# My Samoyed



## routedriver (Mar 30, 2007)

Here's a picture of our 15 year old Samoyed, Im hoping she will get along with my GR pup. Maybe she will potty train her:crossfing 7 days and counting till Layla comes home:uhoh:


----------



## IvanD (Mar 25, 2007)

Ooooh! Samoyed! The *smiling* dog


----------



## Ninde'Gold (Oct 21, 2006)

I love Samoyed's they're so beautiful. I had to groom one once, was a very sweet dog


----------



## Oaklys Dad (Dec 28, 2005)

Beautiful dog. She carries her age so well!


----------



## Brinkleysmom (Dec 17, 2005)

Beautiful photo of the smiling dog. My parents got a Samoyed when I went away to college. Had him for twelve years. My mom just loved that dog to death. She said no other dog could ever compare to him. Actually his urn with his ashes were buried with my mom. She wanted that and so they put the urn at her feet in the casket. I just love those dogs. They are so adorable with that constant smile. Even if they are upset, they are still smiling. Thanks so much for sharing.


----------



## cubbysan (Mar 13, 2007)

I brought a puppy home to my 12 1/2 year old Great Pyrenees. The first two weeks Goliath did growl and nip at Brady. I thought maybe it was not such a good idea, but Goliath never hurt Brady, and Brady was still all over him. Then I realized that Goliath was just setting the rules. They now sleep together. Brady curls right against Goliath. Goliath also gets a lot of enjoyment just watching all the puppy antics.
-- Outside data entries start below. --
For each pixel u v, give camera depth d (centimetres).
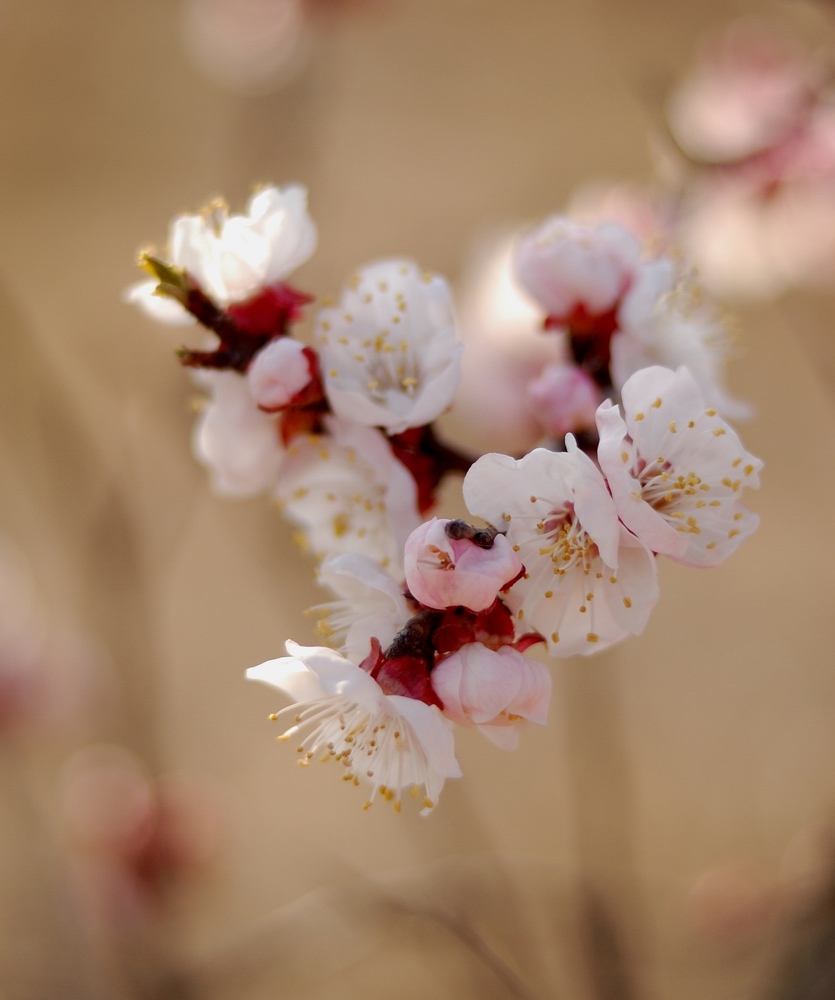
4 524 111
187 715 119
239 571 130
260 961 66
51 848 81
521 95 201
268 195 48
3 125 212
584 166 166
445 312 47
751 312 145
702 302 52
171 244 48
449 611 44
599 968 64
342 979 85
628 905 71
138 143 208
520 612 44
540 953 67
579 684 76
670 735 113
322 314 48
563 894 69
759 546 135
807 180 73
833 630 124
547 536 45
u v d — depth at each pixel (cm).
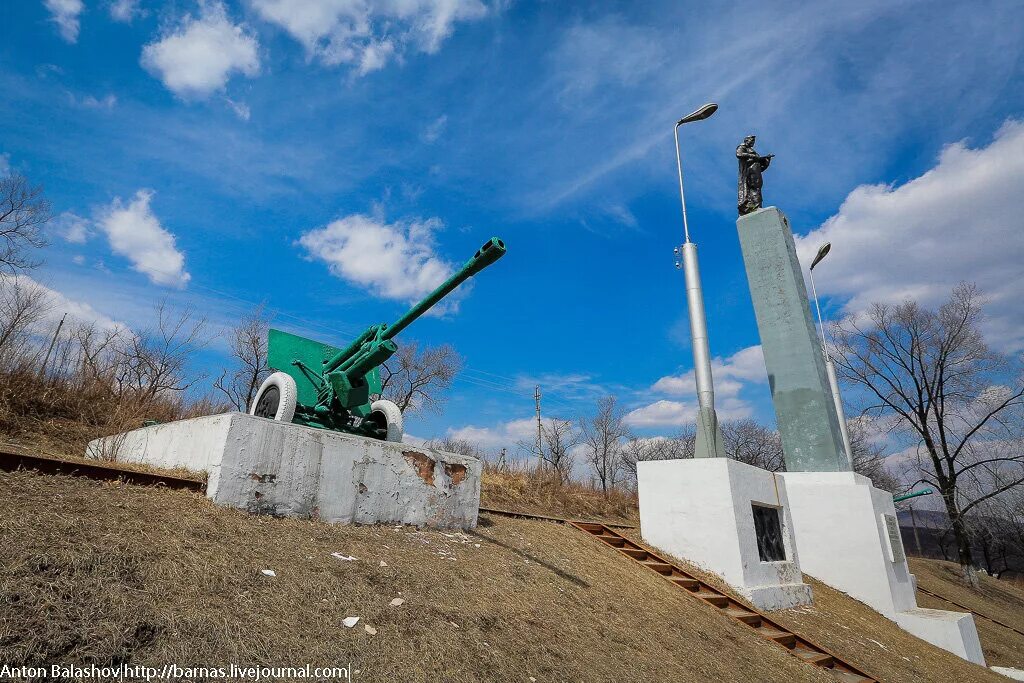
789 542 1027
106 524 382
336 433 601
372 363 733
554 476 1505
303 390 792
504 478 1438
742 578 852
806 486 1211
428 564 520
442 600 439
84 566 321
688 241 1150
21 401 895
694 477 939
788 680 572
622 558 838
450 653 360
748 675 543
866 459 3509
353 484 603
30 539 329
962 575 2256
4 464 430
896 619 1054
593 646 464
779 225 1468
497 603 477
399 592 429
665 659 498
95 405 1014
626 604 619
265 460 535
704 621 671
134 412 1032
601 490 1672
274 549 437
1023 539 3189
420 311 679
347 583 414
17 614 265
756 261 1480
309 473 566
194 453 562
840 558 1138
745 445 3853
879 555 1099
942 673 835
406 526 640
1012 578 3869
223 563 381
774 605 877
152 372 1292
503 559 625
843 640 827
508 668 371
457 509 707
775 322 1424
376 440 639
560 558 715
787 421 1353
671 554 934
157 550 367
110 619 285
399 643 352
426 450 689
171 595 324
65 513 379
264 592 362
Goliath is also teaching Brady how to be a great watch dog. They are great company for each other.


----------



## GoldenShamus (Feb 26, 2007)

She's beautiful!!


----------



## KatzNK9 (Feb 27, 2007)

She's a beauty! I do hope she enjoys her new pup buddy! Let us know of their progress when they finally meet.


----------



## GoldenJoyx'stwo (Feb 25, 2007)

Absolutely beautiful! I had a Sammy for a short time. My DH was so afraid of him. I had to find a home for him. I loved that Dog. If I knew then what I know now about Dogs, I would have given DH up!


----------



## Maggies mom (Jan 6, 2006)

Beautiful dog... I have to min. american eskimo's


----------



## Goldndust (Jul 30, 2005)

She's pretty! I used to own one, her name was BO named after Bo Derrick because she was just so pretty too.

Mine used too pull you on a sled out in the snow. Jeremy would hook her up and she loved it.


----------